* Problem requirements
For the entries below, say how many lines hold the word "reviews", with the number as the only reply.

* Entries shown

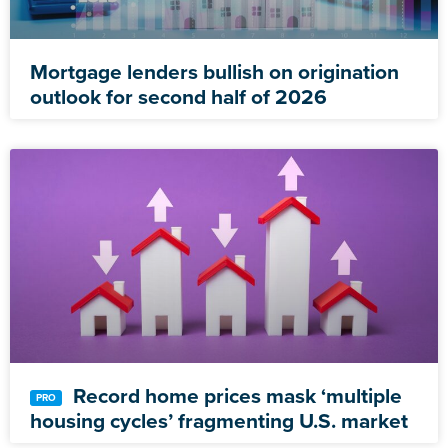
Mortgage lenders bullish on origination
outlook for second half of 2026
Record home prices mask ‘multiple
housing cycles’ fragmenting U.S. market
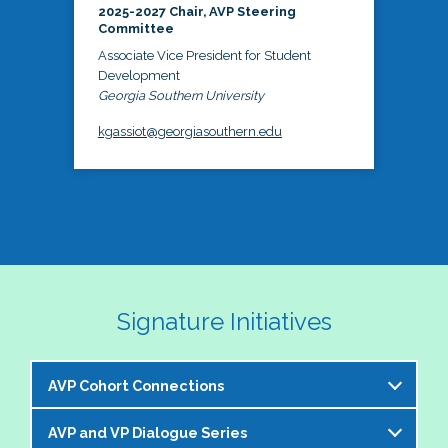
2025-2027 Chair, AVP Steering
Committee
Associate Vice President for Student
Development
Georgia Southern University
kgassiot@georgiasouthern.edu
Signature Initiatives
AVP Cohort Connections
AVP and VP Dialogue Series
The NASPA AVP Steering Committee is excited to 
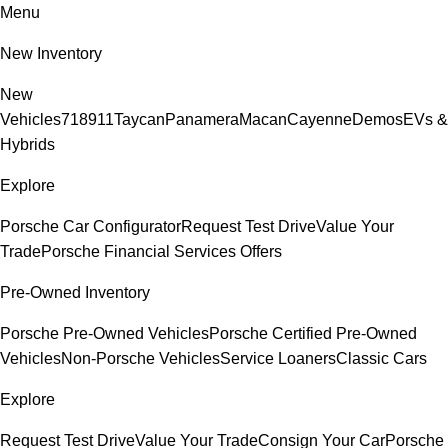
Menu
New Inventory
New
Vehicles
718
911
Taycan
Panamera
Macan
Cayenne
Demos
EVs &
Hybrids
Explore
Porsche Car Configurator
Request Test Drive
Value Your
Trade
Porsche Financial Services Offers
Pre-Owned Inventory
Porsche Pre-Owned Vehicles
Porsche Certified Pre-Owned
Vehicles
Non-Porsche Vehicles
Service Loaners
Classic Cars
Explore
Request Test Drive
Value Your Trade
Consign Your Car
Porsche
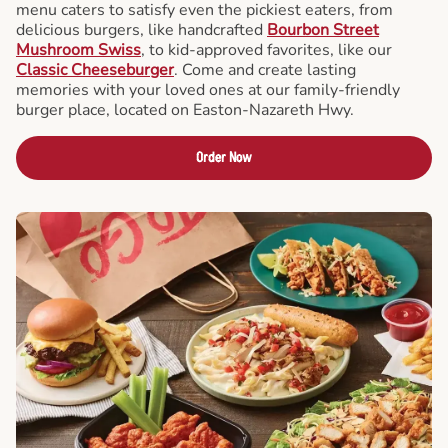
menu caters to satisfy even the pickiest eaters, from
delicious burgers, like handcrafted
Bourbon Street
Mushroom Swiss
, to kid-approved favorites, like our
Classic Cheeseburger
. Come and create lasting
memories with your loved ones at our family-friendly
burger place, located on Easton-Nazareth Hwy.
Order Now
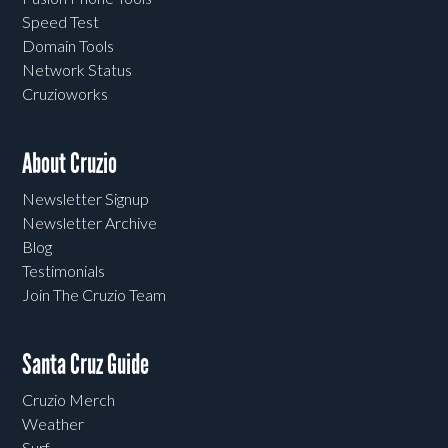
Speed Test
Domain Tools
Network Status
Cruzioworks
About Cruzio
Newsletter Signup
Newsletter Archive
Blog
Testimonials
Join The Cruzio Team
Santa Cruz Guide
Cruzio Merch
Weather
Surf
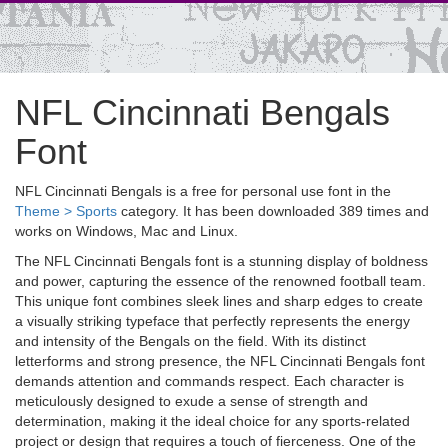
NFL Cincinnati Bengals
Font
NFL Cincinnati Bengals is a free for personal use font in the
Theme > Sports
category. It has been downloaded 389 times and
works on Windows, Mac and Linux.
The NFL Cincinnati Bengals font is a stunning display of boldness
and power, capturing the essence of the renowned football team.
This unique font combines sleek lines and sharp edges to create
a visually striking typeface that perfectly represents the energy
and intensity of the Bengals on the field. With its distinct
letterforms and strong presence, the NFL Cincinnati Bengals font
demands attention and commands respect. Each character is
meticulously designed to exude a sense of strength and
determination, making it the ideal choice for any sports-related
project or design that requires a touch of fierceness. One of the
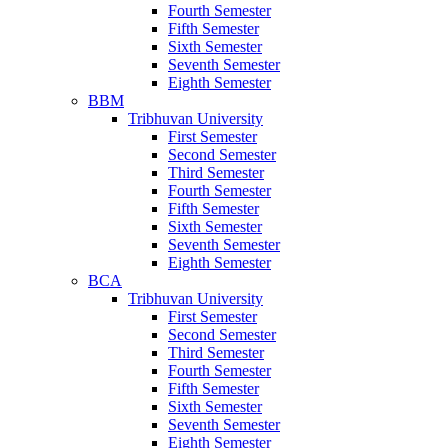
Fourth Semester
Fifth Semester
Sixth Semester
Seventh Semester
Eighth Semester
BBM
Tribhuvan University
First Semester
Second Semester
Third Semester
Fourth Semester
Fifth Semester
Sixth Semester
Seventh Semester
Eighth Semester
BCA
Tribhuvan University
First Semester
Second Semester
Third Semester
Fourth Semester
Fifth Semester
Sixth Semester
Seventh Semester
Eighth Semester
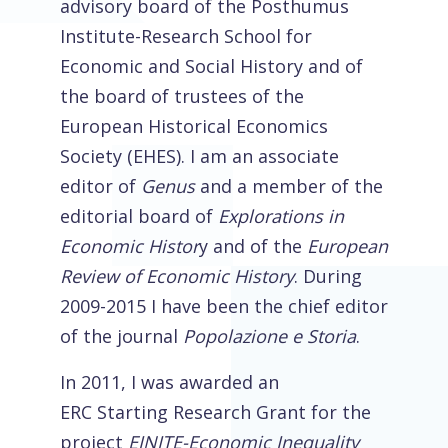
advisory board of the Posthumus
Institute-Research School for
Economic and Social History and of
the board of trustees of the
European Historical Economics
Society (EHES). I am an associate
editor of
Genus
and a member of the
editorial board of
Explorations in
Economic Histor
y and of the
European
Review of Economic History
. During
2009-2015 I have been the chief editor
of the journal
Popolazione e Storia
.
In 2011, I was awarded an
ERC Starting Research Grant for the
project
EINITE-Economic Inequality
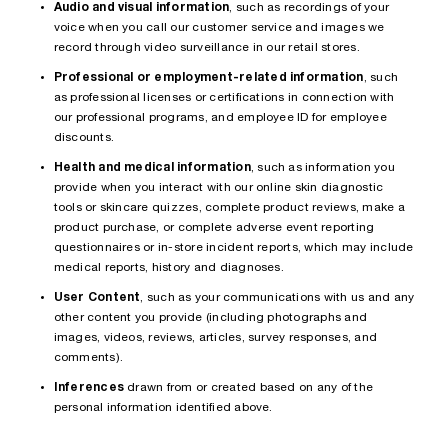
Audio and visual information
, such as recordings of your
voice when you call our customer service and images we
record through video surveillance in our retail stores.
Professional or employment-related information
, such
as professional licenses or certifications in connection with
our professional programs, and employee ID for employee
discounts.
Health and medical information
, such as information you
provide when you interact with our online skin diagnostic
tools or skincare quizzes, complete product reviews, make a
product purchase, or complete adverse event reporting
questionnaires or in-store incident reports, which may include
medical reports, history and diagnoses.
User Content
, such as your communications with us and any
other content you provide (including photographs and
images, videos, reviews, articles, survey responses, and
comments).
Inferences
drawn from or created based on any of the
personal information identified above.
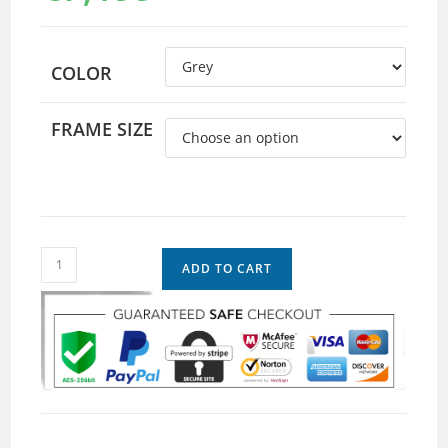
COLOR
FRAME SIZE
ADD TO CART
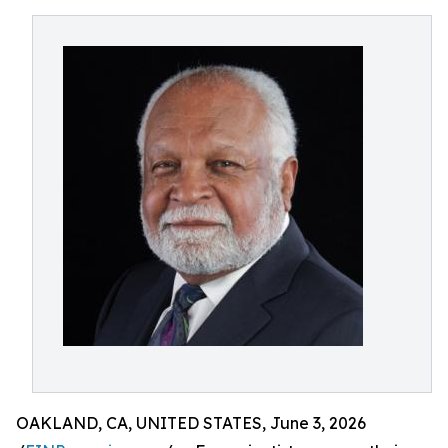
OAKLAND, CA, UNITED STATES, June 3, 2026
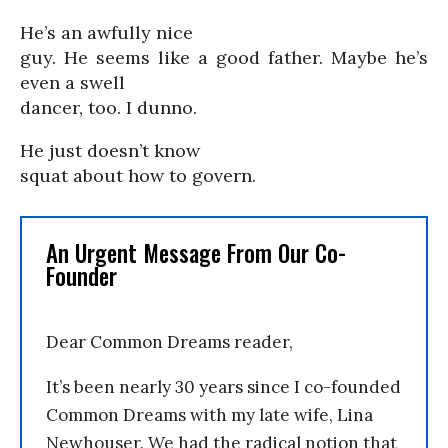
He’s an awfully nice
guy. He seems like a good father. Maybe he’s
even a swell
dancer, too. I dunno.
He just doesn’t know
squat about how to govern.
An Urgent Message From Our Co-
Founder
Dear Common Dreams reader,
It’s been nearly 30 years since I co-founded
Common Dreams with my late wife, Lina
Newhouser. We had the radical notion that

* Output of the task
2